April 26, 2021 © Leeham News: Balance shareholder value with the long-term strategy of The Boeing Co.
This is what Boeing needs to do. But there were conflicting signals from the 2020 annual shareholders meeting held April 20 via virtual webcast and dial-in participation.
“We want to get back to a dividend policy. I can’t give you a date and we need a return in our commercial aviation department to support that.” So said David Calhoun, CEO.
Yet Calhoun was circumspect about a new airplane program.
When asked about developing a new airplane, Calhoun said—as he has before—that Boeing’s current research and development focus is on refining engineering modeling and production methods. These will be the “real differentiators” for the next new airplane.
“Calhoun vowed to return Boeing to its engineering roots,” reported Bloomberg News.
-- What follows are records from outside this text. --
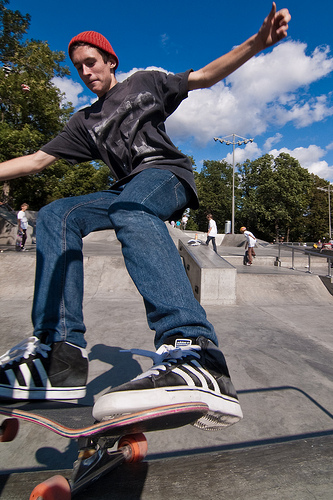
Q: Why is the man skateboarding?
A: Recreation.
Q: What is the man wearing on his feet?
A: Sneakers.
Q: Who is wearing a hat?
A: The skateboarder.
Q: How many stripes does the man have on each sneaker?
A: Three.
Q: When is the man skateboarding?
A: Daytime.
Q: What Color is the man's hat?
A: Red.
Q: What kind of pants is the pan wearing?
A: Blue jeans.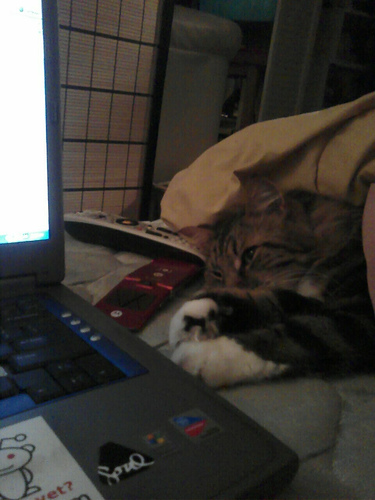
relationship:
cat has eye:
[167, 169, 373, 386] [240, 244, 257, 264]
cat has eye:
[167, 169, 373, 386] [210, 269, 222, 278]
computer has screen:
[0, 0, 298, 499] [5, 4, 51, 244]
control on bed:
[50, 190, 205, 275] [55, 193, 312, 468]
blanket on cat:
[160, 91, 374, 246] [189, 174, 358, 324]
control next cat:
[50, 190, 205, 275] [167, 169, 373, 386]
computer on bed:
[0, 0, 298, 499] [60, 219, 373, 498]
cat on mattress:
[167, 169, 373, 386] [57, 206, 371, 495]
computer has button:
[0, 0, 298, 499] [57, 308, 73, 319]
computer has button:
[0, 0, 298, 499] [17, 332, 60, 348]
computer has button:
[0, 0, 298, 499] [15, 346, 87, 359]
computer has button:
[0, 0, 298, 499] [50, 357, 76, 375]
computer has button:
[0, 0, 298, 499] [22, 318, 63, 336]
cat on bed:
[167, 169, 373, 386] [60, 219, 373, 498]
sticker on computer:
[167, 405, 223, 444] [1, 0, 298, 499]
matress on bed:
[65, 220, 356, 456] [65, 94, 374, 494]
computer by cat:
[1, 0, 298, 499] [167, 169, 373, 386]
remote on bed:
[63, 206, 212, 266] [60, 219, 373, 498]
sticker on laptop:
[167, 405, 223, 444] [27, 259, 253, 469]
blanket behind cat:
[160, 91, 374, 246] [167, 169, 373, 386]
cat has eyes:
[156, 149, 373, 386] [197, 231, 276, 285]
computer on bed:
[1, 0, 298, 499] [64, 191, 374, 495]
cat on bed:
[167, 169, 373, 386] [65, 94, 374, 494]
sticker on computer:
[1, 413, 106, 496] [0, 0, 298, 499]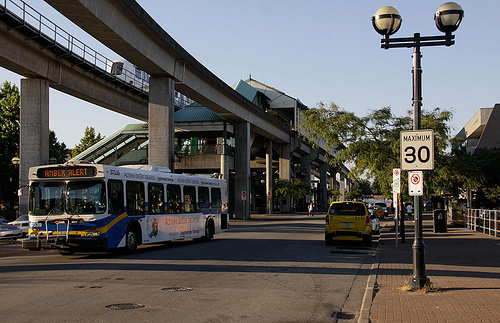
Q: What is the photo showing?
A: It is showing a road.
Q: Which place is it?
A: It is a road.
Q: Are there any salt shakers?
A: No, there are no salt shakers.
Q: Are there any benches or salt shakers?
A: No, there are no salt shakers or benches.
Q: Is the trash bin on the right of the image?
A: Yes, the trash bin is on the right of the image.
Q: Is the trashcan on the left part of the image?
A: No, the trashcan is on the right of the image.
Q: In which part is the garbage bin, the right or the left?
A: The garbage bin is on the right of the image.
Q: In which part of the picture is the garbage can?
A: The garbage can is on the right of the image.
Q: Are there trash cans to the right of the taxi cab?
A: Yes, there is a trash can to the right of the taxi cab.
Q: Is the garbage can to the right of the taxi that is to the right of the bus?
A: Yes, the garbage can is to the right of the taxi.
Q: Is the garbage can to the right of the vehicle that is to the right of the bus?
A: Yes, the garbage can is to the right of the taxi.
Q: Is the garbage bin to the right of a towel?
A: No, the garbage bin is to the right of the taxi.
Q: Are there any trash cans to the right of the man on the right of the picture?
A: Yes, there is a trash can to the right of the man.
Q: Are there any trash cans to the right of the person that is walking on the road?
A: Yes, there is a trash can to the right of the man.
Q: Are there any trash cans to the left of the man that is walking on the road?
A: No, the trash can is to the right of the man.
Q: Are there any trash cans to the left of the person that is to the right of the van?
A: No, the trash can is to the right of the man.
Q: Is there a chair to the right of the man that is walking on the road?
A: No, there is a trash can to the right of the man.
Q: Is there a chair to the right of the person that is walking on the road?
A: No, there is a trash can to the right of the man.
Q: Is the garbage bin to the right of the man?
A: Yes, the garbage bin is to the right of the man.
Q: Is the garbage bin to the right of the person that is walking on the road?
A: Yes, the garbage bin is to the right of the man.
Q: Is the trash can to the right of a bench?
A: No, the trash can is to the right of the man.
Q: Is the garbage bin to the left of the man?
A: No, the garbage bin is to the right of the man.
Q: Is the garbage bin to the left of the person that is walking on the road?
A: No, the garbage bin is to the right of the man.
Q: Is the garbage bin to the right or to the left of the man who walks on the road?
A: The garbage bin is to the right of the man.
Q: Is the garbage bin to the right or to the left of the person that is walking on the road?
A: The garbage bin is to the right of the man.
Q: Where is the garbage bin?
A: The garbage bin is on the road.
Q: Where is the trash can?
A: The garbage bin is on the road.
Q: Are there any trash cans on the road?
A: Yes, there is a trash can on the road.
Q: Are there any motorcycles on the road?
A: No, there is a trash can on the road.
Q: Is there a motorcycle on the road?
A: No, there is a trash can on the road.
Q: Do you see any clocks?
A: No, there are no clocks.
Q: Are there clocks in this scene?
A: No, there are no clocks.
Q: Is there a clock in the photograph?
A: No, there are no clocks.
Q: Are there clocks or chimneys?
A: No, there are no clocks or chimneys.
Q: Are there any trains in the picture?
A: Yes, there is a train.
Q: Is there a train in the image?
A: Yes, there is a train.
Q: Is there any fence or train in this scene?
A: Yes, there is a train.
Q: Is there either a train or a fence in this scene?
A: Yes, there is a train.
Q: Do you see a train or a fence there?
A: Yes, there is a train.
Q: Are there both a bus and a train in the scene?
A: Yes, there are both a train and a bus.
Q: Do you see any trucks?
A: No, there are no trucks.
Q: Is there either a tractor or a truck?
A: No, there are no trucks or tractors.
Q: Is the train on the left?
A: Yes, the train is on the left of the image.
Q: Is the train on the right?
A: No, the train is on the left of the image.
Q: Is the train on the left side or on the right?
A: The train is on the left of the image.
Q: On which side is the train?
A: The train is on the left of the image.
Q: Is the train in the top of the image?
A: Yes, the train is in the top of the image.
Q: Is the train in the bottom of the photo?
A: No, the train is in the top of the image.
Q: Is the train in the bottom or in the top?
A: The train is in the top of the image.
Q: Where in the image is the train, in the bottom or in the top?
A: The train is in the top of the image.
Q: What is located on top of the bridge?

Boeing’s history during nearly the last quarter century favors shareholder value over airplane development.
Dividends. Stock buybacks. Shareholder value. This has been the mantra since the 1997 McDonnell Douglas merger that, in retrospect, dramatically changed Boeing for the worse.
From 1998, the year after the merger was effective, through suspension of the share repurchases in 2020, Boeing spent $63.5bn. This is, at today’s costs, equivalent of about four widebody and 5-6 narrowbody programs. Dividends paid are in addition of this figure.
Nobody I know suggests that Boeing’s executives and Board of Directors not boost shareholder value via stock buybacks or dividend payouts. However, the Board had a policy of returning nearly 100% of free cash flow to shareholders. Certainly 50% of this could have gone to new airplane development.
There is a conundrum of launching a new or derivative airplane program, to be sure. But Boeing fiddled over the Middle of the Market Airplane from 2012, when a replacement for the 757 was first discussed, to January 2020, when Calhoun killed the New Midmarket Airplane.
In the meantime, Airbus took advantage of the weakness of the MAX 9 and later the MAX 10 lines by step-change improvements to the A321neo to develop the A321LR and A321XLR.
The A321neo outsells the MAX 9/10 by about 4:1, depending on the measuring point.
While Wall Street analysts fret about the dividend, shareholder value and profits (even before the MAX grounding and COVID pandemic), Boeing’s strategy of maintaining the status quo is a spiral into oblivion.
“We struggle to see how the business case for a new airplane closes favorably these days, especially when the eventual cannibalization of 737 profits is considered,” Melius Research wrote April 21, the day after the AGM.
“Any launch below 220 seats would cannibalize the MAX at a time when Boeing needs the cash from the MAX, especially since a new launch would likely cost more than $15bn,” Bernstein Research wrote in an April 22 note.
These are typical Wall Street views. Today’s profits at the cost of the future of the company. It’s the McDonnell Douglas approach of the 1990s. We know what happened to MDC as it fiddled while Airbus grew. By the time Boeing and MDC agreed in 1996 to merge, MDC was down to a pitiful 7% global market share.
I wrote in February: The Future is a New Airplane, Not Status Quo.
The MAX 9 and MAX 10 were the wrong airplanes when conceived and they are the wrong airplanes today. Period. Boeing doesn’t break out the MAX sub-type orders, but based on some known numbers and extrapolating them to variants TBD, LNA estimates the current sub-type market share. The conclusion is consistent with market data previously confirmed by Boeing shortly after the launch of the MAX 10 in 2017.
Boeing needs to move forward. The status quo, followed by McDonnell Douglas, is just plane wrong. (Pun intended.)
Wall Street analysts fret about the Next Boeing Airplane (NBA) (whatever it is, single- or twin-aisle) cannibalizing the MAX 9/10. The MAX 9 is now the proverbial pimple. The MAX 10 has an estimated 15% share of Boeing’s MAX backlog, but the airplane isn’t certified, it hasn’t begun flight testing and new certification requirements were imposed because of the Lion Air and Ethiopian crisis. Entry into service is now targeted for 2023.
LNA sees 2023 as the year Boeing must launch a new airplane program if it is to enter service by 2030. Some analysts suggest the next step change in aircraft development will be by 2035.
Well, yes and no.
Electrically-powered airplanes and hydrogen-fueled airplanes may well have real potential by then—but not necessarily on the missions for which the MAX 9/10, A321neo and NMA/NBA will serve. A fully sustainable aviation fuel approach by the 2030 decade for these airplanes is more likely. Boeing already plans to have 100% SAF-capable airplanes across the fleet by 2030. Airbus will match.
Boeing must balance shareholder value with product commitment and product strategy if it wants to stay as a member of the Duopoly. Otherwise, “McBoeing” is its future.